Alcohol Oxidase and Fe-ZSM-5 Catalytic Coupling for Concerted Methane Fixation at Ambient Condition

Anthropogenic methane emissions to the atmosphere constitute a technical challenge because they are driven by diffuse and dilute sources. The low temperature and concentration of these emission streams make them ill-suited to be addressed by current routes of methane oxidation, which invariably rely on high temperatures or pressures to drive methane oxidation rapidly and efficiently. Herein, we report the catalytic coupling of alcohol oxidase with an iron-modified ZSM-5 that functions as a synthetic methanotrophic system capable of partially oxidizing methane at ambient temperatures and pressures, producing chemically useful intermediates for concomitant material synthesis. Methane reacts at the Fe-ZSM-5, producing methanol, which is oxidized at the enzyme to formaldehyde and hydrogen peroxide. The latter subsequently reacts back at the Fe-ZSM-5 as the methane oxidizer in a unique catalytic couple. We show that the methane-to-formaldehyde selectivity can exceed 90% at room temperature, surpassing the highest literature values to date. The generated formaldehyde intermediate can be rapidly incorporated into a growing urea polymer, with a material growth rate exceeding 5.0 mg gcat hr-1, commensurate and even exceeding rates for many cultured methanotrophic bacteria systems.
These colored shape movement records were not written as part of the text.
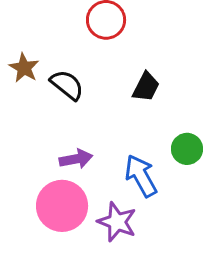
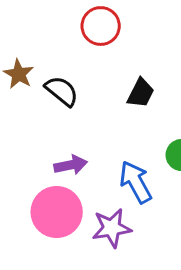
purple star: (117, 222) -> (112, 228), turned -30

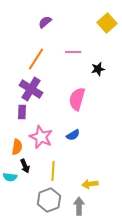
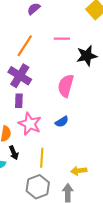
black star: (98, 69) -> (87, 56), size x1.5
purple rectangle: (22, 112) -> (19, 101), moved

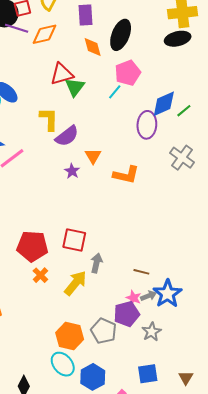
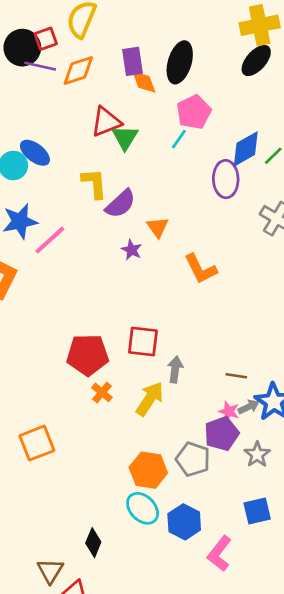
purple rectangle: (86, 15) -> (133, 61), moved
black ellipse: (178, 39) -> (256, 61), turned -30
orange L-shape: (126, 175) -> (201, 269), moved, turned 56

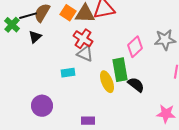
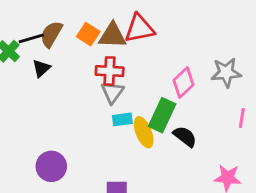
red cross: (83, 39) -> (110, 71), turned -30
gray triangle: (85, 54) -> (112, 92), turned 42
green rectangle: (120, 70) -> (162, 115), turned 35
cyan rectangle: (68, 73) -> (122, 119), moved

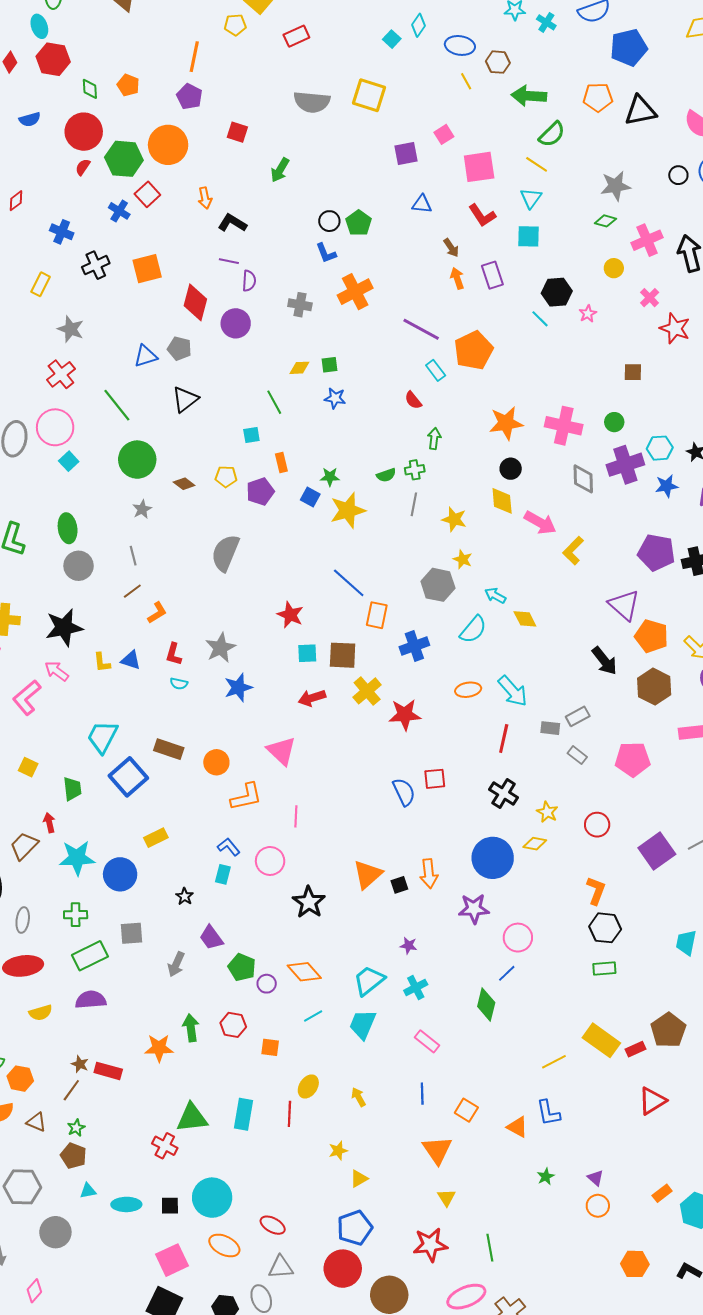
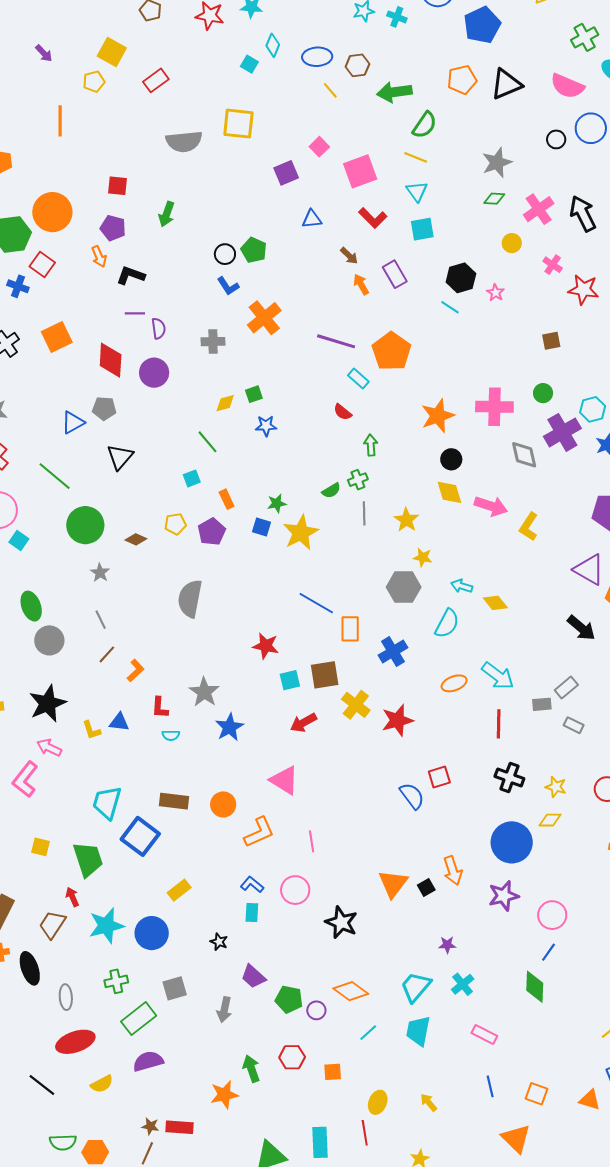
purple pentagon: (189, 97) -> (113, 228), moved
yellow star: (454, 519) -> (406, 520), turned 30
green trapezoid: (72, 789) -> (88, 859), size x1.5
The resulting carbon-capturing urea-formaldehyde polymer is shown to be successfully incorporated into nanocomposites, with performance comparable to commercially available resin. This work presents a sustainable, scalable, and cost-effective route for concerted methane oxidation at ambient conditions to produce high-value polymers, allowing the unique valorization of ambient methane emission streams.